MARCH TO GAZA
30 minuti di silenzio digitale
Da giovedì 8 maggio inizia la prima azione coordinata del movimento MTG:
una pausa digitale quotidiana di 30 minuti, ogni sera dalle 21.00 alle 21.30 (ora locale di ogni paese).
Durante questo buco nessuna connessione sulle reti sociali,
nessun messaggio e nessun commento.
Telefoni e computer spenti.
Questo gesto collettivo creerà un segnale digitale forte negli algoritmi e mostrerà la nostra solidarietà con Gaza di fronte al silenzio imposto.
Il concetto
Ogni giorno, a un’ora precisa, milioni di utenti in tutto il mondo spengono completamente i loro social network per 30 minuti. Nessun post, nessun like, nessun commento, nessuna apertura di app.
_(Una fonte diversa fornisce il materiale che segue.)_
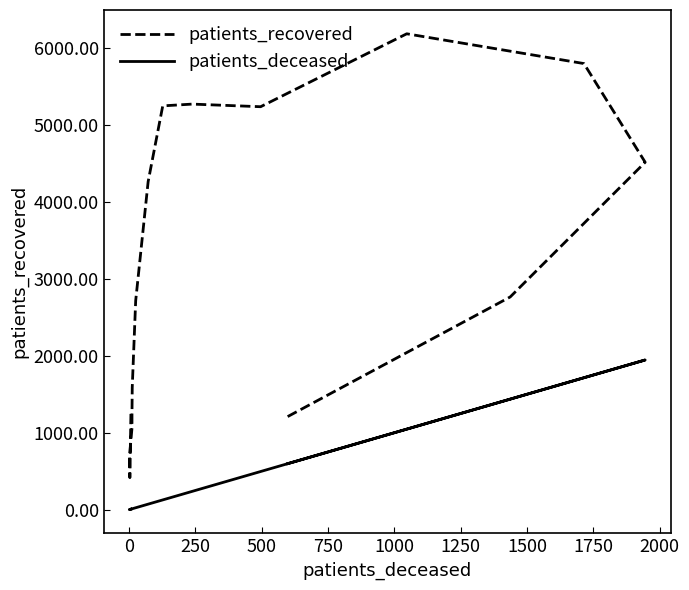

How many interior local valleys does the patients_deceased series have?

1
Silenzio digitale totale.
Non è un’assenza, è un atto di resistenza: uno sciopero digitale planetario.
- Perché è potente?
- Impatto algoritmico
I social network funzionano grazie all’engagement costante degli utenti.
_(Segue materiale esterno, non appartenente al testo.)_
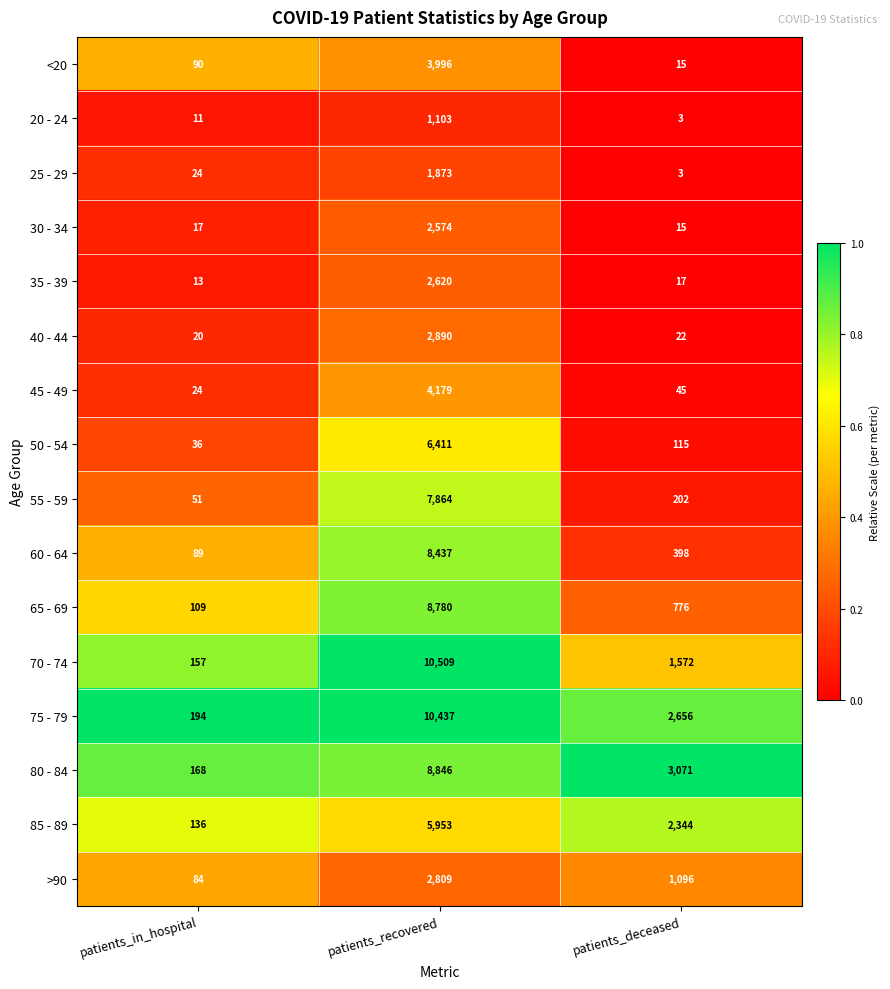

Which series changed the most between patients_in_hospital and patients_recovered?

70 - 74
Un calo brusco e sincronizzato dell’attività, anche se breve, può: - Perturbare gli algoritmi di visibilità
- Influenzare le statistiche del traffico in tempo reale
- Inviare un segnale tecnico ai server su un’anomalia comportamentale
Questo attira l’attenzione degli analisti delle piattaforme, dei giornalisti tech e perfino degli investitori.
B. Impatto simbolico
In un mondo iperconnesso, tacere digitalmente è un atto radicale.
Crea un contrasto netto tra il frastuono dei social e il silenzio imposto a Gaza.
È un lutto mondiale visibile, un momento di raccoglimento collettivo.
C. Impatto politico
Se l’azione diventa massiccia, i leader vedranno che i cittadini possono spegnere il mondo per Gaza.
Capiranno che esiste una forza civica organizzata, capace di perturbare l’economia dell’attenzione.